There were screams that arced out with them, spiraling
and tearing through the air like a blunt blade through cloth, reverberating
against the cliff walls. Horrible screams like the sounds of damned souls,
shrill enough to deafen, one after another as the light spilled out.
The light spilled into other colors; blood reds
and fiery blues, crackling and smoking. Screaming balls of orange flame
streamed down from above and hissed into nothing in the water; struck the
deck and burst, spreading to the ropes and canvas and the very wood of
the hull.
"In God's name!" Kidd bellowed, shielding his eyes.

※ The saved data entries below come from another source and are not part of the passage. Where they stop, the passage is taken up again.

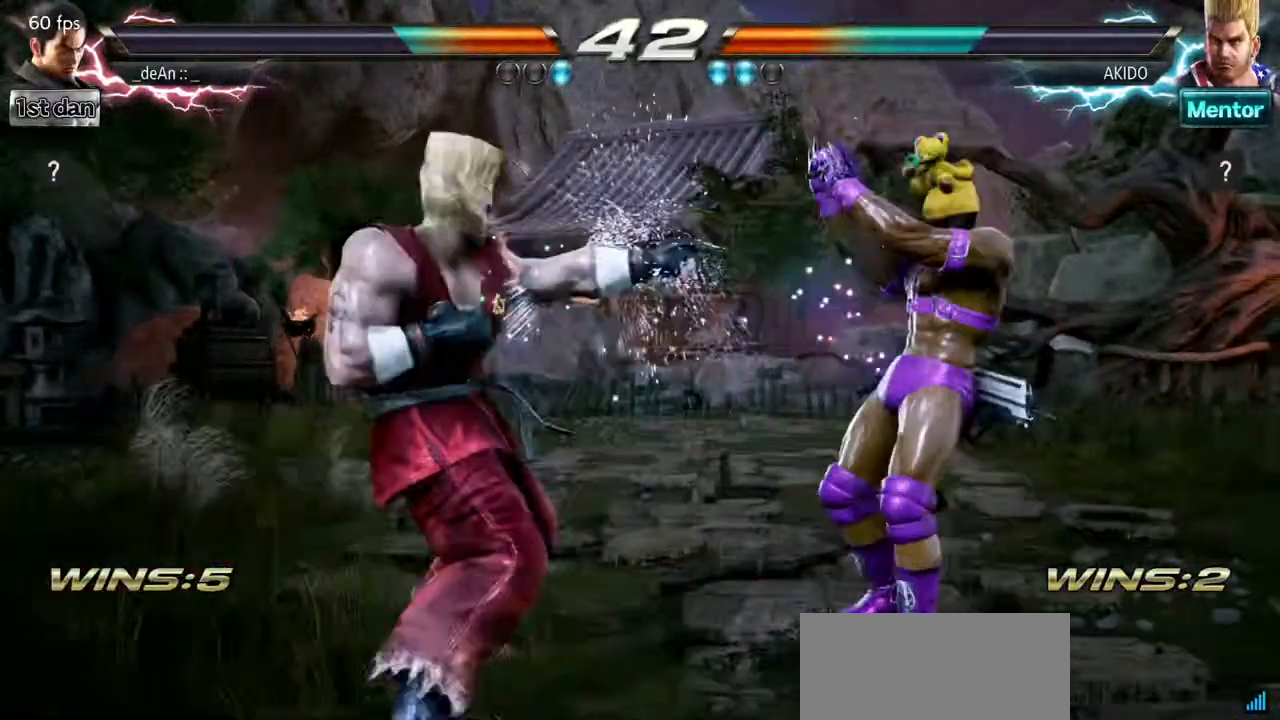
Gameplay with a controller (arcade stick); each line is a JSON object with the inputs held at the frame after it. "events" lists button and stick changes between this image and that frame as [ms after this image, input, new state], when the widget could be followed in between. Not read: L3 R3.
{"buttons": [], "left_stick": "center", "events": [[83, "left_stick", "center"], [150, "SQUARE", "down"], [250, "TRIANGLE", "down"], [383, "SQUARE", "up"], [417, "TRIANGLE", "up"]]}
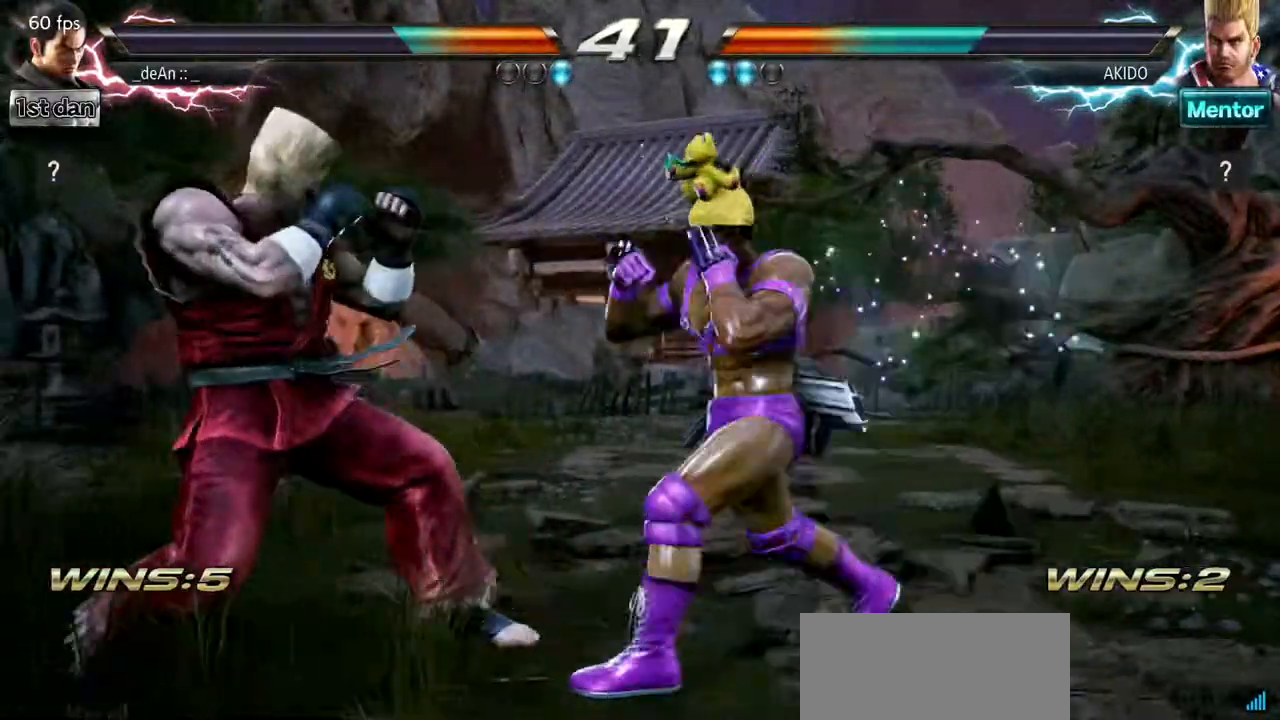
{"buttons": [], "left_stick": "right"}
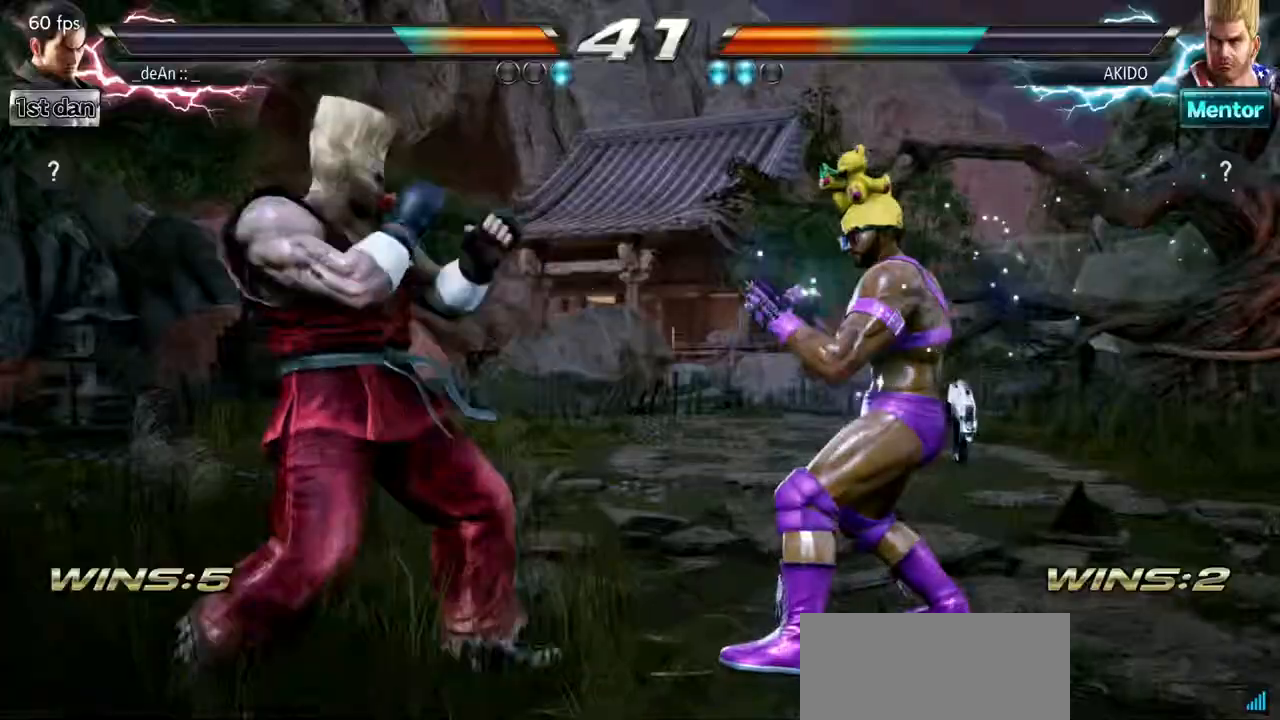
{"buttons": [], "left_stick": "down-right"}
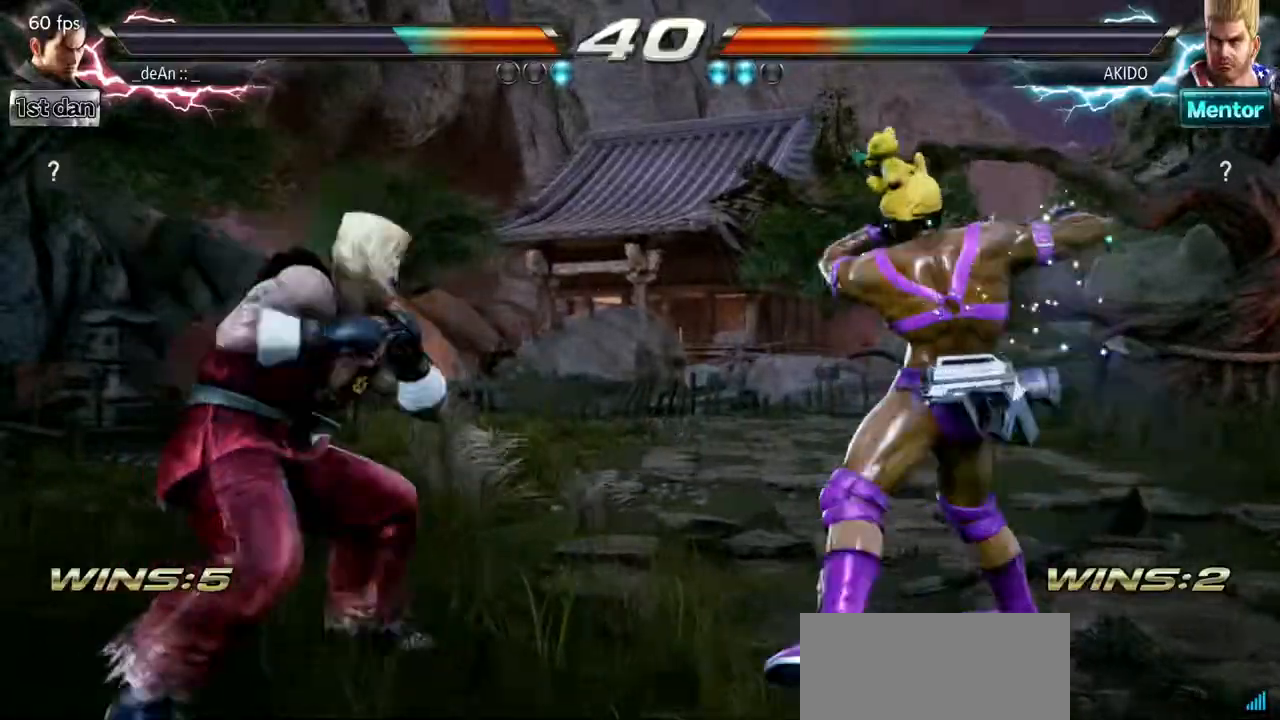
{"buttons": [], "left_stick": "center"}
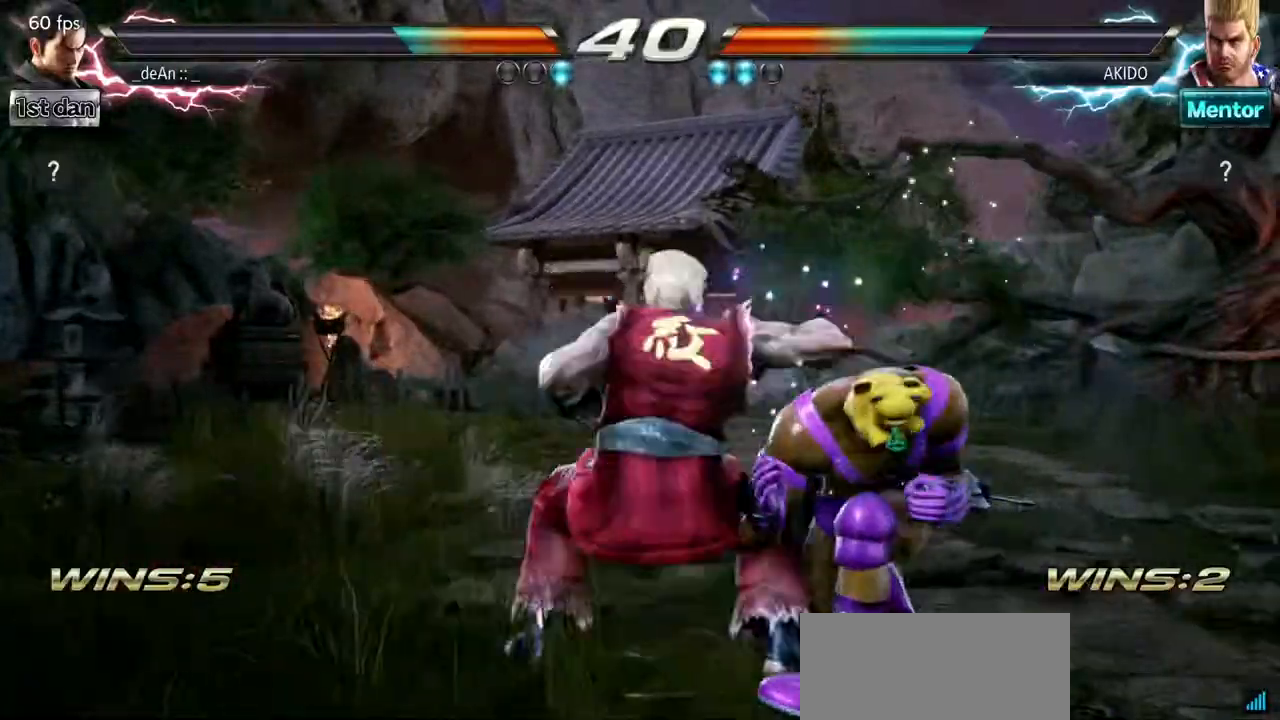
{"buttons": [], "left_stick": "right", "events": [[33, "left_stick", "right"]]}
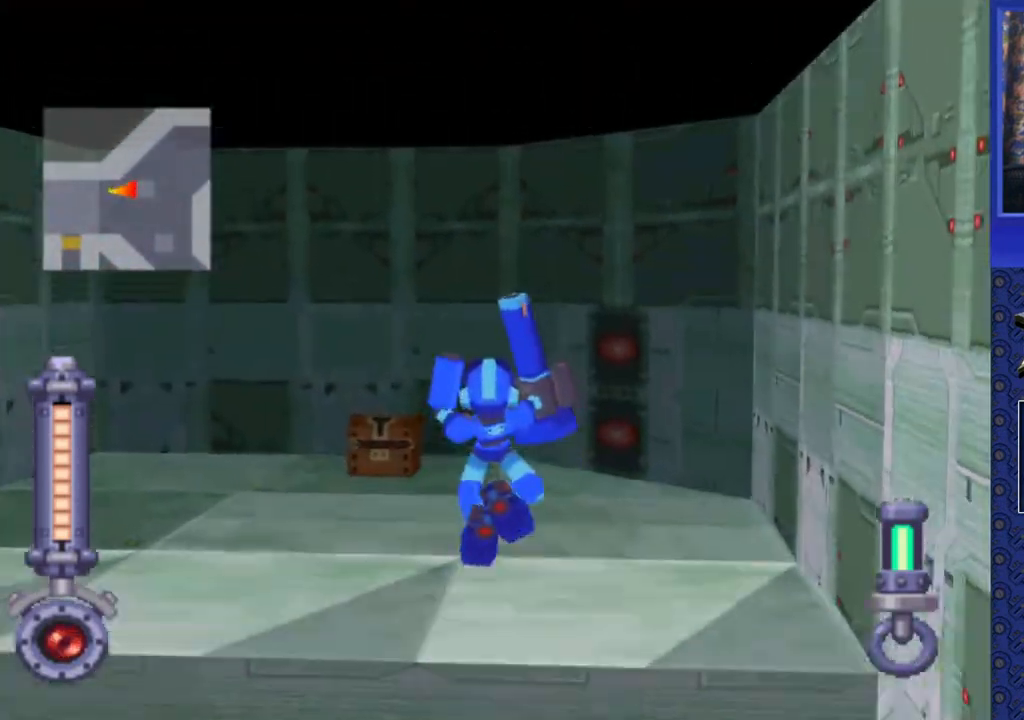
Gameplay with a controller (PlayStation layout); each line is a JSON object with the inputs held at the frame after it. "events" lists button and stick changes between this image and that frame as [ms after this image, input, new state], when the widget could be followed in between. Not read: L3 R3.
{"buttons": ["DPAD_UP", "DPAD_LEFT"], "events": [[83, "DPAD_LEFT", "down"], [433, "CROSS", "up"]]}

"What the--" And he stopped, for his eyes had landed upon a small shadowed
spot at the center of the brilliance, the light illuminating only the very
edges of his features; standing tall, hair waving about his ducked head,
with two guns bared by arms crossed over his chest in all the solemnity
of in angel in prayer...
"No..." Kidd murmured.
The figure spread his arms wide, and from his back
sprouted two enormous apertures, easily twice his size and adorned with
bright, rainbowed feathers.
The figure pointed one of his guns. Slowly. It was
a painstaking action done with great care, movement so slow it was almost
inperceptible, and even the flare of the light as the hammer struck and
the sharp bang as it fired was lost among the heaven fire.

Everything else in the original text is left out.